• **PROMPT**:
Please give the entries again in full and exactly, without any picture.

• **SUPPLIED INFORMATION**:
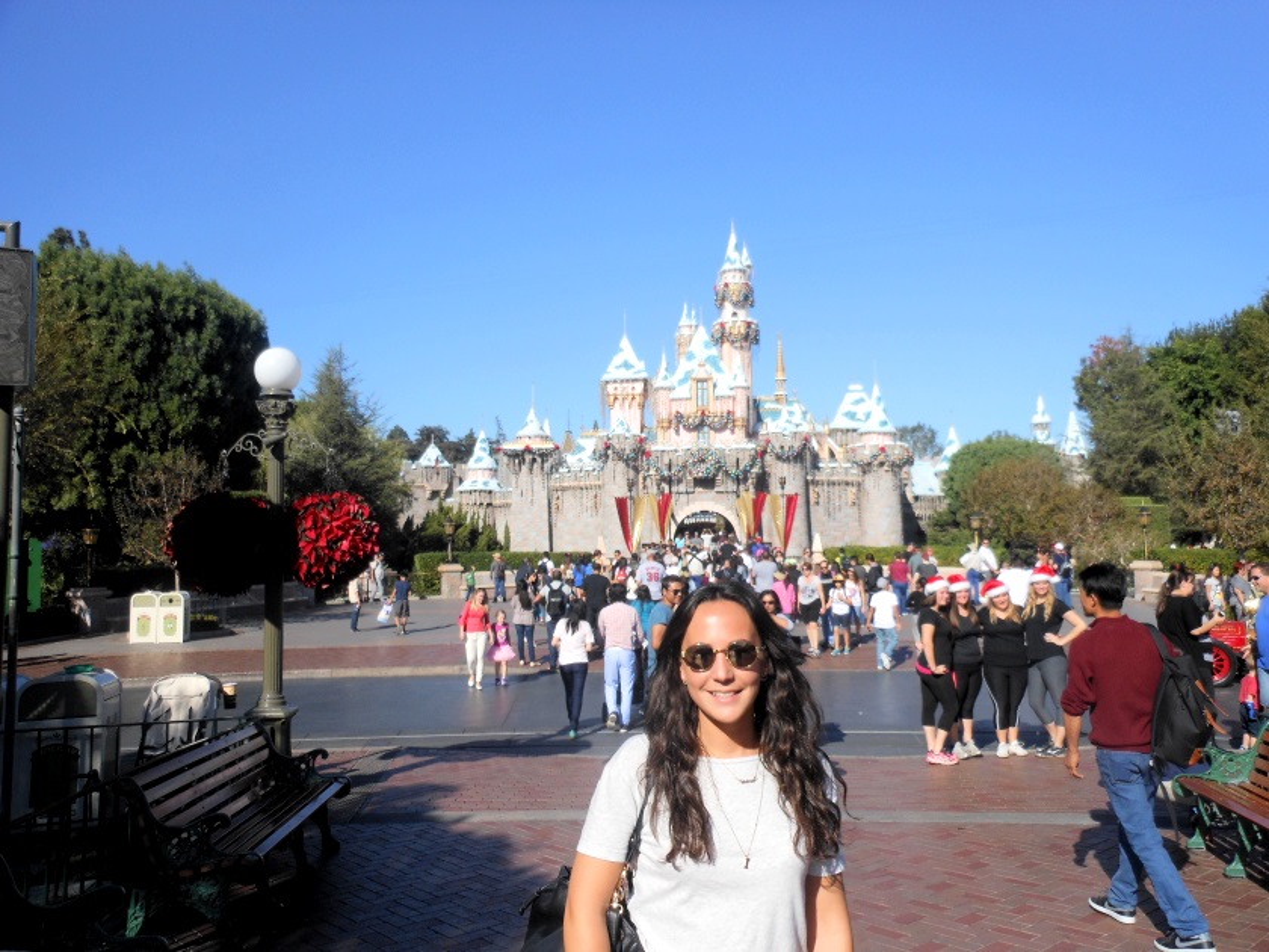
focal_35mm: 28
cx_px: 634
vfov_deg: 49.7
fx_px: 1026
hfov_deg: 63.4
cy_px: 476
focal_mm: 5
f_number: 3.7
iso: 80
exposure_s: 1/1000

• **OUTPUT BELOW**:
focal_35mm: 28
cx_px: 634
vfov_deg: 49.7
fx_px: 1026
hfov_deg: 63.4
cy_px: 476
focal_mm: 5
f_number: 3.7
iso: 80
exposure_s: 1/1000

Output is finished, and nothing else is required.